Current Status: ~35% complete - Infrastructure and API are functional, but CLI tool, Celery workers, collectors, and generators are not yet implemented.
Language: Python 3.12 (standardized across entire project)
Database: MongoDB with Beanie ODM (async, document-based)
Essential Commands
Development Environment Setup
# Install dependencies
poetry install
# Start Docker development stack (6 services: MongoDB, Redis, API, Chat, Worker, Frontend)
cd deploy/docker
docker-compose -f docker-compose.dev.yml up --build -d
# Check service status
docker-compose -f docker-compose.dev.yml ps
# View logs
docker-compose -f docker-compose.dev.yml logs -f api
docker-compose -f docker-compose.dev.yml logs -f --tail=50 api
# Stop services
docker-compose -f docker-compose.dev.yml down
# Restart single service after code changes
docker-compose -f docker-compose.dev.yml restart api
Testing & Code Quality
# Run all tests
poetry run pytest
# Run specific test file
poetry run pytest tests/test_reliability.py
# Run with coverage
poetry run pytest --cov=src/datacenter_docs --cov-report=html
# Linting
poetry run black src/
poetry run ruff check src/
poetry run mypy src/
# Format code (100 char line length)
poetry run black src/ tests/
Running Services Locally
# API server (development with auto-reload)

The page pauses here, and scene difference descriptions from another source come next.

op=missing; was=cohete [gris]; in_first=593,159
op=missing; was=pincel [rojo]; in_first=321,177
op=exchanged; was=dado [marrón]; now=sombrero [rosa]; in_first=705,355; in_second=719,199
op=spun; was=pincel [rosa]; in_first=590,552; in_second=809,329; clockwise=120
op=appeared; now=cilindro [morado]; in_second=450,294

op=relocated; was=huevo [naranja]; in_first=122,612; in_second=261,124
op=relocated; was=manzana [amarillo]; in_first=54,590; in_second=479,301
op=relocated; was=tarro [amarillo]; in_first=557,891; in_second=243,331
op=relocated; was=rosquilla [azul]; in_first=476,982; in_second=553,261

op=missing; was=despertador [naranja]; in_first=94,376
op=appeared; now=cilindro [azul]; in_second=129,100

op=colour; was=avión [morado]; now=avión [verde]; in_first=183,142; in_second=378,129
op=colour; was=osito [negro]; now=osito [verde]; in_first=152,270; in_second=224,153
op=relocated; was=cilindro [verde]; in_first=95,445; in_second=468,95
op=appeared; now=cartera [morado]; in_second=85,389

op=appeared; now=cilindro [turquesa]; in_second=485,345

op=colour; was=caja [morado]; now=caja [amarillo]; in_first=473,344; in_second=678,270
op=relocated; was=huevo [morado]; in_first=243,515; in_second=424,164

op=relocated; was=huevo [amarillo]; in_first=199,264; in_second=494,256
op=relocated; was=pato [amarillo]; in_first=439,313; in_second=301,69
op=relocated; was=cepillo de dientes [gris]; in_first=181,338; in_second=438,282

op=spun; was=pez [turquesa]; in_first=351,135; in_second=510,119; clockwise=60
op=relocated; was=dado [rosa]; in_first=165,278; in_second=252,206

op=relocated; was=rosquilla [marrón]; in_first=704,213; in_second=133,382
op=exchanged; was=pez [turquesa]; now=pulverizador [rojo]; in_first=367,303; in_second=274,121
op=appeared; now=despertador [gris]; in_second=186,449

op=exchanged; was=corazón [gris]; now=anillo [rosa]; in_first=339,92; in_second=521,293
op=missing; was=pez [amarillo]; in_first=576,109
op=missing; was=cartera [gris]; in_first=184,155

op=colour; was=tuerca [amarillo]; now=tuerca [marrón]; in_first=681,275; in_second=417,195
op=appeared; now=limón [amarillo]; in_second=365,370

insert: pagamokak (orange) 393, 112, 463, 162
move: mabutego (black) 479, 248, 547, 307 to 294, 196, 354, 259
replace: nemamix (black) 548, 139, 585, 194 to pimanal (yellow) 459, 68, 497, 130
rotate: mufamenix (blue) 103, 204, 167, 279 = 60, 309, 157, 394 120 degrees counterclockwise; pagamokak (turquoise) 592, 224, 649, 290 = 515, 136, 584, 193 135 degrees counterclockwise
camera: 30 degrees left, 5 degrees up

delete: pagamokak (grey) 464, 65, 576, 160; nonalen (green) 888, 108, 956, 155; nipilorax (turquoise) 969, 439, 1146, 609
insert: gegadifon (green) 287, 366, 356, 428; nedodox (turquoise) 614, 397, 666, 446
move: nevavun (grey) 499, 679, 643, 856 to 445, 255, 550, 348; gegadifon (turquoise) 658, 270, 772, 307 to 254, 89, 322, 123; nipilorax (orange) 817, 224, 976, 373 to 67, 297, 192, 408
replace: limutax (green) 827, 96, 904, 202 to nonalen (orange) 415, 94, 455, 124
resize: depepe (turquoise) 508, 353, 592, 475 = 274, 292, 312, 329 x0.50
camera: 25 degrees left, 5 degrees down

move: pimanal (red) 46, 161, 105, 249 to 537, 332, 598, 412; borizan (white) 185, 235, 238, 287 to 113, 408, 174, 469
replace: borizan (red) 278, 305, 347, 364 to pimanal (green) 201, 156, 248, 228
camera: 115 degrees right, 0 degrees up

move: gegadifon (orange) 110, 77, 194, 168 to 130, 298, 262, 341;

poetry run uvicorn datacenter_docs.api.main:app --reload --host 0.0.0.0 --port 8000
# CLI tool (NOT YET IMPLEMENTED - needs src/datacenter_docs/cli.py)
poetry run datacenter-docs --help
# Celery worker (NOT YET IMPLEMENTED - needs src/datacenter_docs/workers/)
poetry run docs-worker
# Chat server (NOT YET IMPLEMENTED - needs src/datacenter_docs/chat/main.py)
poetry run docs-chat
Database Operations
# Access MongoDB shell in Docker
docker exec -it datacenter-docs-mongodb-dev mongosh -u admin -p admin123
# Access Redis CLI
docker exec -it datacenter-docs-redis-dev redis-cli
# Check database connectivity
curl http://localhost:8000/health
High-Level Architecture
1. LLM Provider System (OpenAI-Compatible API)
Location: src/datacenter_docs/utils/llm_client.py
Key Concept: All LLM interactions go through LLMClient which uses the OpenAI SDK and can connect to ANY OpenAI-compatible provider:
- OpenAI (GPT-4, GPT-3.5)
- Anthropic Claude (via OpenAI-compatible endpoint)
- LLMStudio (local models)
- Open-WebUI (local models)
- Ollama (local models)
Configuration (in .env):
LLM_BASE_URL=https://api.openai.com/v1
LLM_API_KEY=sk-your-key
LLM_MODEL=gpt-4-turbo-preview
Usage:
from datacenter_docs.utils.llm_client import get_llm_client
llm = get_llm_client()
response = await llm.chat_completion(messages=[...])
json_response = await llm.generate_json(messages=[...])
2. Database Architecture (MongoDB + Beanie ODM)
Location: src/datacenter_docs/api/models.py
Key Characteristics:
- Models inherit from
beanie.Document - MongoDB atomic operations
- Async operations:
await Ticket.find_one(),await ticket.save() - ObjectId for primary keys:
PydanticObjectId - Supports embedded documents and references
Example:
from beanie import Document, PydanticObjectId
from datetime import datetime
class Ticket(Document):
ticket_id: str
status: TicketStatus
created_at: datetime = datetime.now()
class Settings:
name = "tickets" # Collection name
indexes = ["ticket_id", "status"]
# Usage
ticket = await Ticket.find_one(Ticket.ticket_id == "INC-123")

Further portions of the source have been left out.